А я не мог даже слова сказать, иначе привлёк бы внимание товарищей. Просто таращился перед собой в одну точку, ощущая, как взмокла от напряженья спина, и совсем уж откровенно набухало кое-что между ног. Как утопающий, я бросал умоляющие взгляды на Иоко-сэнсэй. Без слов просил так красноречиво, насколько сумел выучиться за все годы бытия «женщиной».
Каннуси прохаживалась между нами и прекрасно видела проделки неугомонного духа. С тихим обречённым вздохом она потёрла морщинистое лицо и снова пришла на выручку. Знакомо кашлянула в кулак, осаживая зарвавшегося сикигами.

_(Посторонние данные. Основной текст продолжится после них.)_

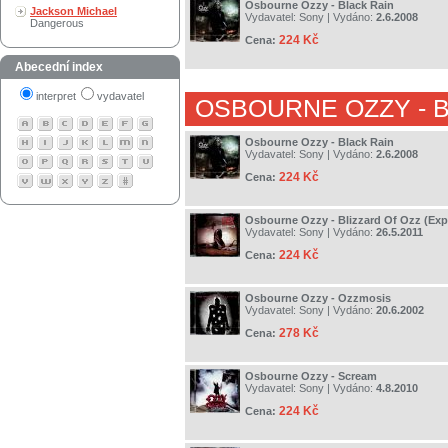
Osbourne Ozzy - Black Rain
Jackson Michael
Vydavatel:
Sony
| Vydáno:
2.6.2008
Dangerous
224 Kč
Cena:
Abecední index
interpret
vydavatel
OSBOURNE OZZY
- 
Osbourne Ozzy - Black Rain
Vydavatel:
Sony
| Vydáno:
2.6.2008
224 Kč
Cena:
Osbourne Ozzy - Blizzard Of Ozz (Exp
Vydavatel:
Sony
| Vydáno:
26.5.2011
224 Kč
Cena:
Osbourne Ozzy - Ozzmosis
Vydavatel:
Sony
| Vydáno:
20.6.2002
278 Kč
Cena:
Osbourne Ozzy - Scream
Vydavatel:
Sony
| Vydáno:
4.8.2010
224 Kč
Cena: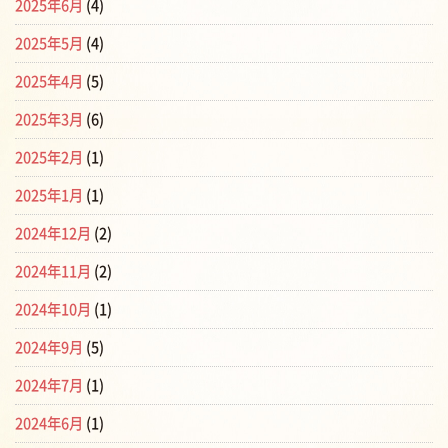
2025年6月
(4)
2025年5月
(4)
2025年4月
(5)
2025年3月
(6)
2025年2月
(1)
2025年1月
(1)
2024年12月
(2)
2024年11月
(2)
2024年10月
(1)
2024年9月
(5)
2024年7月
(1)
2024年6月
(1)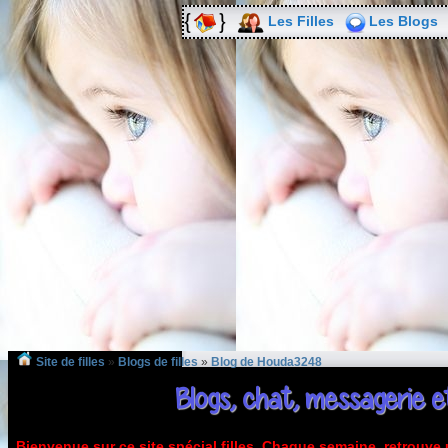
Les Filles
Les Blogs
Site de filles
»
Blogs de filles
»
Blog de Houda3248
Blogs, chat, messagerie et
Bienvenue sur ce site spécial filles. Chaque semaine, retrouv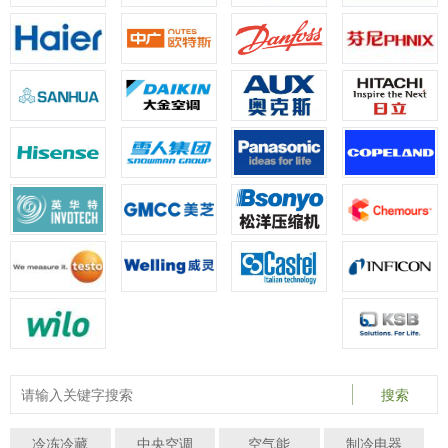
搜索
冷冻冷藏
中央空调
空气能
制冷电器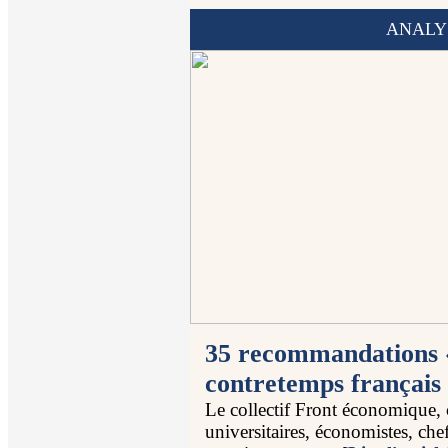
ANALY
35 recommandations « 
contretemps français
Le collectif Front économique, 
universitaires, économistes, chef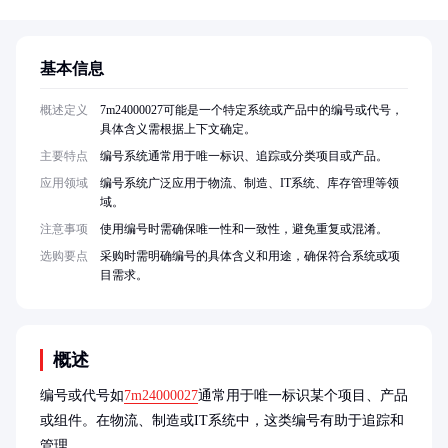
基本信息
概述定义
7m24000027可能是一个特定系统或产品中的编号或代号，
具体含义需根据上下文确定。
主要特点
编号系统通常用于唯一标识、追踪或分类项目或产品。
应用领域
编号系统广泛应用于物流、制造、IT系统、库存管理等领
域。
注意事项
使用编号时需确保唯一性和一致性，避免重复或混淆。
选购要点
采购时需明确编号的具体含义和用途，确保符合系统或项
目需求。
概述
编号或代号如
7m24000027
通常用于唯一标识某个项目、产品
或组件。在物流、制造或IT系统中，这类编号有助于追踪和
管理。
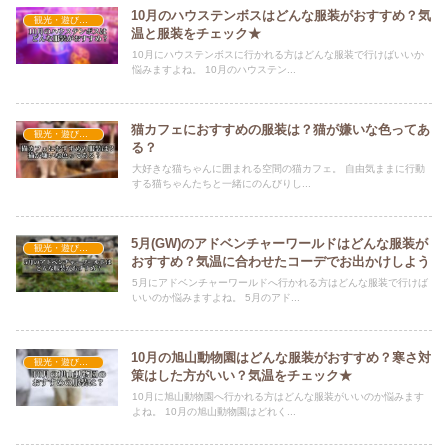
10月のハウステンボスはどんな服装がおすすめ？気
観光・遊びスポット×おすすめの服装
温と服装をチェック★
10月にハウステンボスに行かれる方はどんな服装で行けばいいか
悩みますよね。 10月のハウステン...
猫カフェにおすすめの服装は？猫が嫌いな色ってあ
観光・遊びスポット×おすすめの服装
る？
大好きな猫ちゃんに囲まれる空間の猫カフェ。 自由気ままに行動
する猫ちゃんたちと一緒にのんびりし...
5月(GW)のアドベンチャーワールドはどんな服装が
観光・遊びスポット×おすすめの服装
おすすめ？気温に合わせたコーデでお出かけしよう
5月にアドベンチャーワールドへ行かれる方はどんな服装で行けば
いいのか悩みますよね。 5月のアド...
10月の旭山動物園はどんな服装がおすすめ？寒さ対
観光・遊びスポット×おすすめの服装
策はした方がいい？気温をチェック★
10月に旭山動物園へ行かれる方はどんな服装がいいのか悩みます
よね。 10月の旭山動物園はどれく...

— Помните, что духи-хранители весьма своенравны, — сказала она, опуская храмовую печать на мою катасиро. — Наказать уже призванного фамильяра — это в порядке вещей…

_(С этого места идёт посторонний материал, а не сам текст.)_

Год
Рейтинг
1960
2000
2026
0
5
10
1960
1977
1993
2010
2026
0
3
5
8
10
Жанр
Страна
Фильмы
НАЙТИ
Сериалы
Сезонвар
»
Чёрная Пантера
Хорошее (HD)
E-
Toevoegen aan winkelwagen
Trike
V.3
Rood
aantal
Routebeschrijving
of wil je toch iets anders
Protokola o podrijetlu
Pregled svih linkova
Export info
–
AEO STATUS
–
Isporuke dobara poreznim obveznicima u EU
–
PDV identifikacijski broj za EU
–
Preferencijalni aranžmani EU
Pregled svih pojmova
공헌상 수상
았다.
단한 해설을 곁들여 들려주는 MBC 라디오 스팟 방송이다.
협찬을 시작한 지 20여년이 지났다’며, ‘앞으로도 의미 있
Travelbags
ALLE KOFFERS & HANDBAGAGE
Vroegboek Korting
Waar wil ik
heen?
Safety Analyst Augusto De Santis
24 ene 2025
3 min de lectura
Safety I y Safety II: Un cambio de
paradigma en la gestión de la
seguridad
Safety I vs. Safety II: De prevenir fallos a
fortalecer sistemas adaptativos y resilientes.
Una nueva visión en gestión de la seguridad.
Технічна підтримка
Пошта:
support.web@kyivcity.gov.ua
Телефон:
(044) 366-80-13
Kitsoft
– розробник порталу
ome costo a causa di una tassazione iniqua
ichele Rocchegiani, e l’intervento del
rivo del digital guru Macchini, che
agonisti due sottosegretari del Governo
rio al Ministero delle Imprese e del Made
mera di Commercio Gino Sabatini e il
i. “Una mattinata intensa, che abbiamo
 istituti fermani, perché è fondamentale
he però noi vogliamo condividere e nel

— Зану-у-уда… — проворчала Тайда и показала язык Иоко-сэнсей.
— Момо-тян, ты справилась первой, — продолжила каннуси. — Поэтому первой и попытаешься.
Нэкомата внезапно лизнула меня в щёку, мягко царапнув шершавым языком, и убрала руки. Отползла в сторону, где и замерла, выжидая и помахивая парой хвостов. Будто случайно касалась пушистыми кончиками обнажённой шеи Фумико-тян, взволнованно заозиравшейся.
Я поёжился, кое-как унимая неподконтрольную и очень приятную дрожь во всём теле. Глянул на Тайду-сан — не замышляет ли чего снова? — и постарался отрешиться от окружающих, выбросив из головы и откровенно торчавшие под косоде тугие соски, и свои влажные трусики, и постороннее любопытство.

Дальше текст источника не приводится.